Exercise requirements:
Please format the entries from the line containing "Between 21 and 30, which is larger?" through the last entry as a JSON list of strings, one string per line, skipping blank lines and leaving out the pictures.

Records to use:
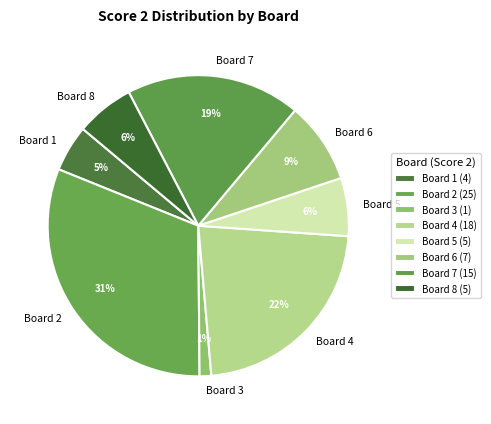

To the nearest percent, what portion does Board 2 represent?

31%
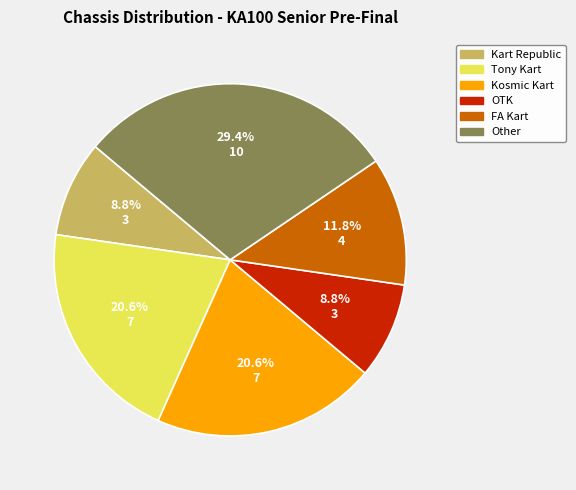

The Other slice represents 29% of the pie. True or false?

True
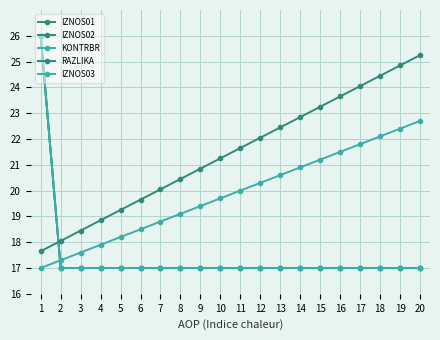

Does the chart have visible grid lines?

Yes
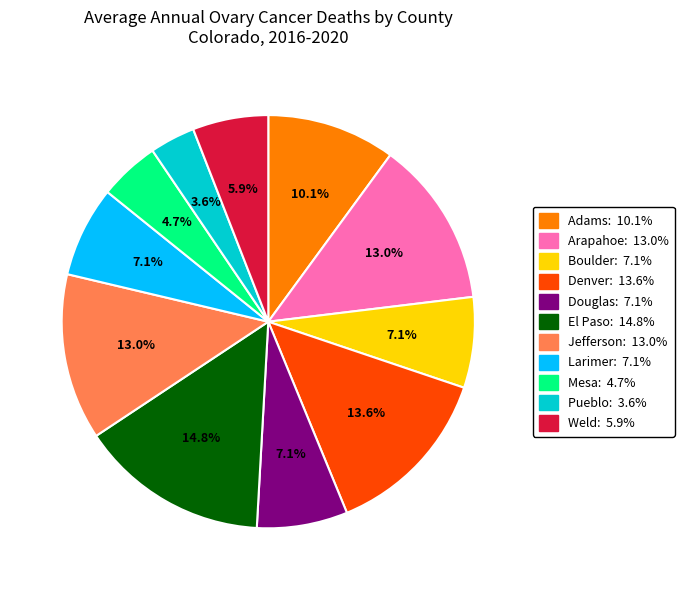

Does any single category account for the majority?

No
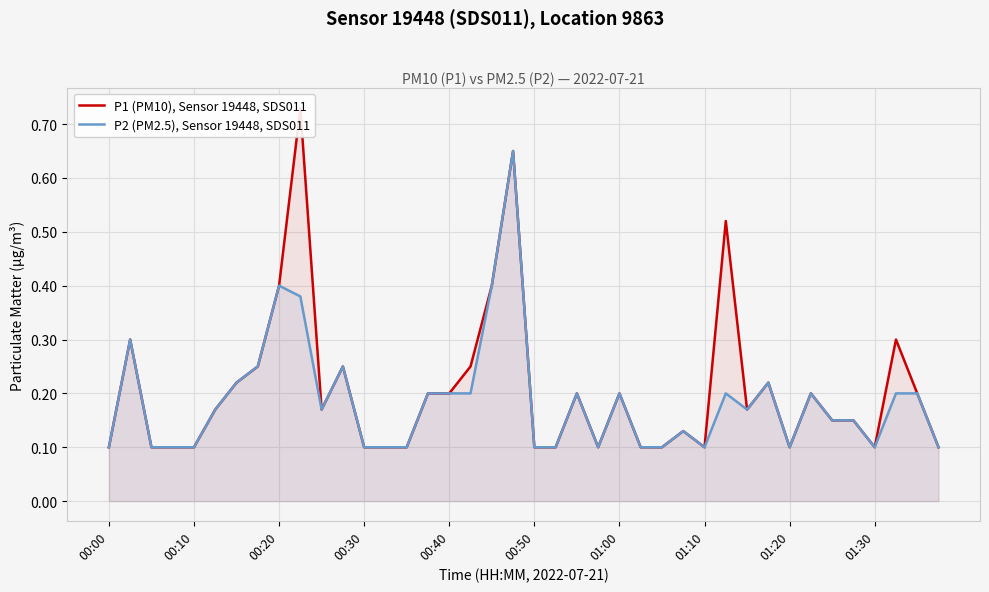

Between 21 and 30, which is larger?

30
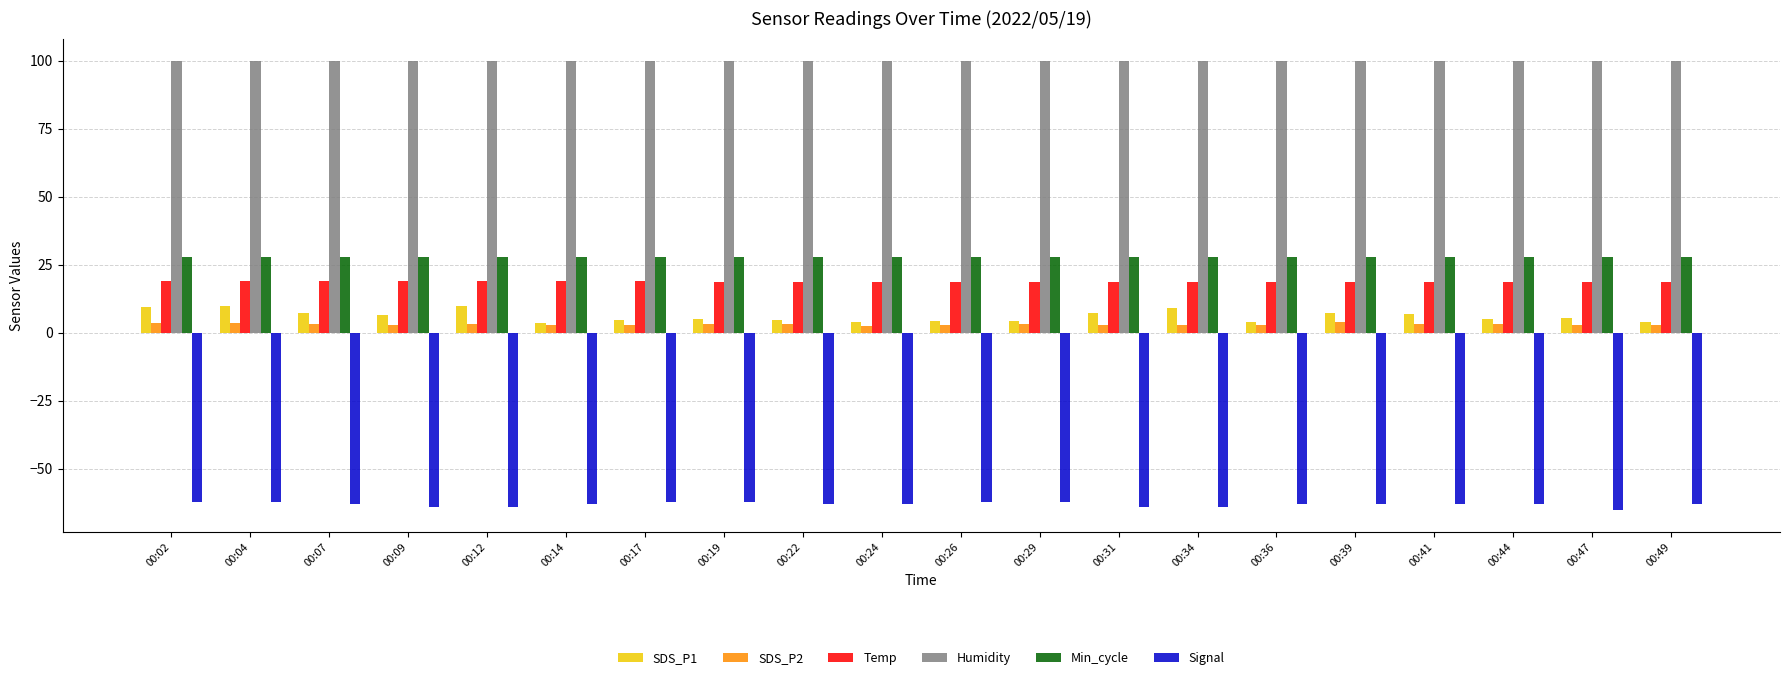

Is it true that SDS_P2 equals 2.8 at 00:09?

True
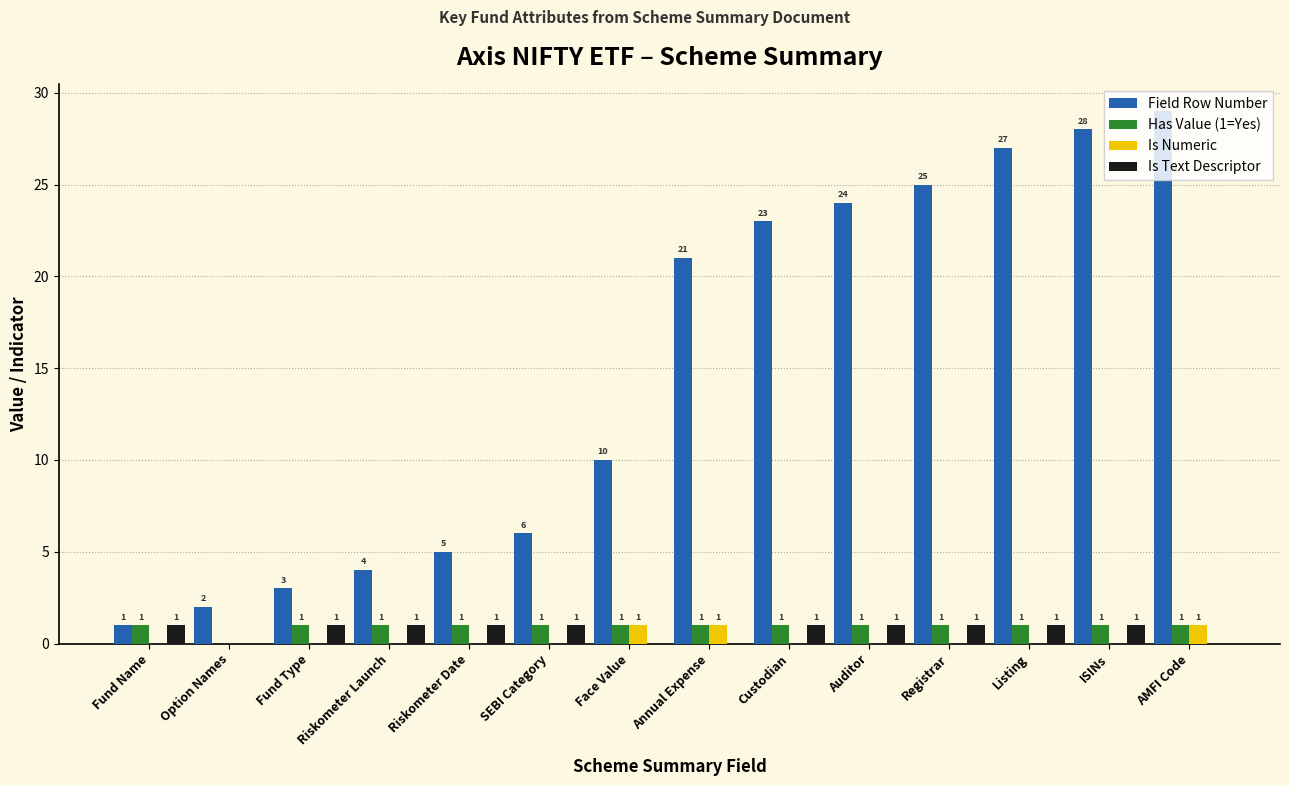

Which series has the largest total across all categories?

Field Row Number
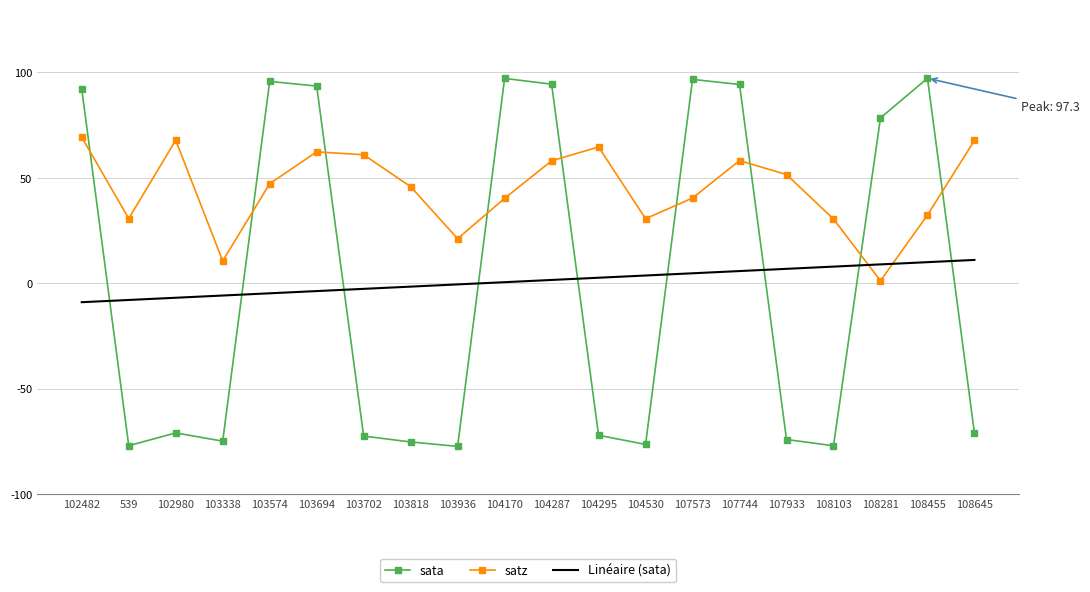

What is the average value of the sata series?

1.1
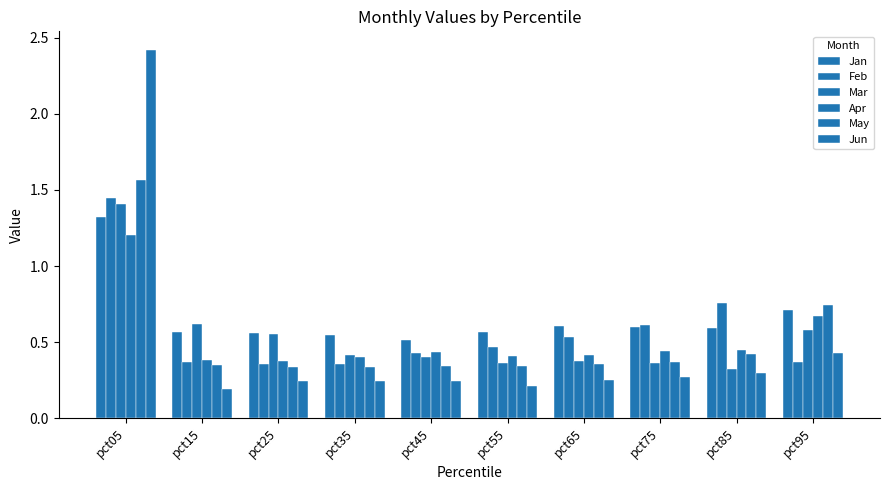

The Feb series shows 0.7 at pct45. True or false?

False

Solution to the exercise:
[
  "Between 21 and 30, which is larger?",
  "30",
  "Is it true that SDS_P2 equals 2.8 at 00:09?",
  "True",
  "Which series has the largest total across all categories?",
  "Field Row Number",
  "What is the average value of the sata series?",
  "1.1",
  "The Feb series shows 0.7 at pct45. True or false?",
  "False"
]